FABBRO, MONICA; BUSTAMANTE, JUAN PABLO; RODRÍGUEZ LIMARDO, RAMIRO; TURJANSKI, ADRIÁN GUSTAVO

Congreso; 4to Congreso Argentino de Bioinformática y Biología Computacional y 4ta Conferencia Internacional de la Sociedad Iberoamericana de Bioinformática (SoIBio); 2013

The Mitogen-Activated Protein Kinases (MAPKs) are a family of serine/threonine kinases that play an important role in transducing signals to the nucleus of the cell in response to external environmental changes. This signal transduction system, mediated by MAPKs, regulates key cellular functions such as proliferation, migration, apoptosis and cell differentiation. Perturbation of MAPK-regulated functions can result in different diseases including chronic inflammation and cancer. This is the reason why these proteins are widely studied and serve as molecular targets for the development of new antitumor drugs.
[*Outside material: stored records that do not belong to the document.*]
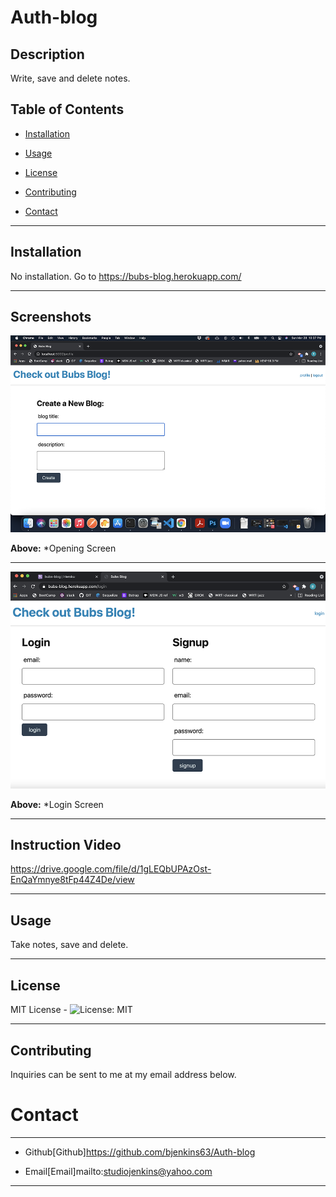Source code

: # Auth-blog

## Description
Write, save and delete notes.


## Table of Contents

* [Installation](#installation)

* [Usage](#usage)

* [License](#license)

* [Contributing](#contributing)

* [Contact](#contact)

-----------

## Installation
No installation. Go to https://bubs-blog.herokuapp.com/

_________

## Screenshots

![](img/BB_1.png)

**Above:**  *Opening Screen

_________

![](img/BB_2.png)

**Above:**  *Login Screen


_________

## Instruction Video

https://drive.google.com/file/d/1gLEQbUPAzOst-EnQaYmnye8tFp44Z4De/view
_________

## Usage
Take notes, save and delete.

_________

## License
MIT License - ![License: MIT](https://img.shields.io/badge/License-MIT-yellow.svg)
_________

## Contributing
Inquiries can be sent to me at my email address below.

# Contact
*********

* Github[Github]https://github.com/bjenkins63/Auth-blog

* Email[Email]mailto:studiojenkins@yahoo.com
_________

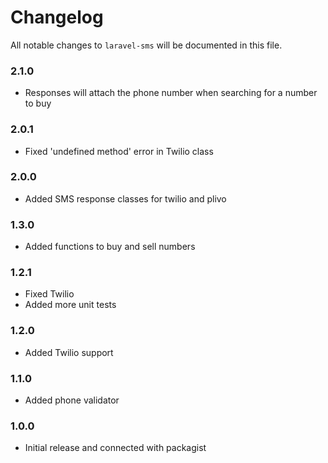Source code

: # Changelog

All notable changes to `laravel-sms` will be documented in this file.

### 2.1.0
- Responses will attach the phone number when searching for a number to buy

### 2.0.1
- Fixed 'undefined method' error in Twilio class

### 2.0.0
- Added SMS response classes for twilio and plivo

### 1.3.0
- Added functions to buy and sell numbers
	
### 1.2.1
- Fixed Twilio
- Added more unit tests

### 1.2.0
- Added Twilio support

### 1.1.0
- Added phone validator

### 1.0.0
- Initial release and connected with packagist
Assuming that the function of proteins is coded in their structures, we decided to conduct a thorough analysis of the structural and dynamical properties of MAPKs to help understand their function. In humans, there are at least 11 members of the MAPK superfamily divided into six groups based on sequence similarity: 1. Extracellular signal-regulated kinases (ERKs): MAPK3 and MAPK1; 2. C-Jun N-terminal kinases (JNKs): MAPK8, MAPK9 and MAPK10; 3. P38 isoforms: MAPK11, MAPK12, MAPK13 and MAPK14; 4. ERK 4/5: MAPK7; 5. ERK3 (MAPK6) and ERK4 (MAPK4); 6. ERK7/8: MAPK15. Structural and biophysical features of MAPKs have been studied in great detail by many groups including our lab. MAPKs are structurally composed by two domains, an N-terminal domain formed largely by β-sheets and two helices, αC and αL16, and a C-terminal domain that it is mostly helical and has four shorts β-strands. In this work we used homology modeling technics to obtain the three-dimensional structures of nine of the MAPKs descripted in humans for which no structure has been solved. We then compared all the structures and determined residue structural conservation, stability contribution and flexibility for a better understanding of the MAPK fold.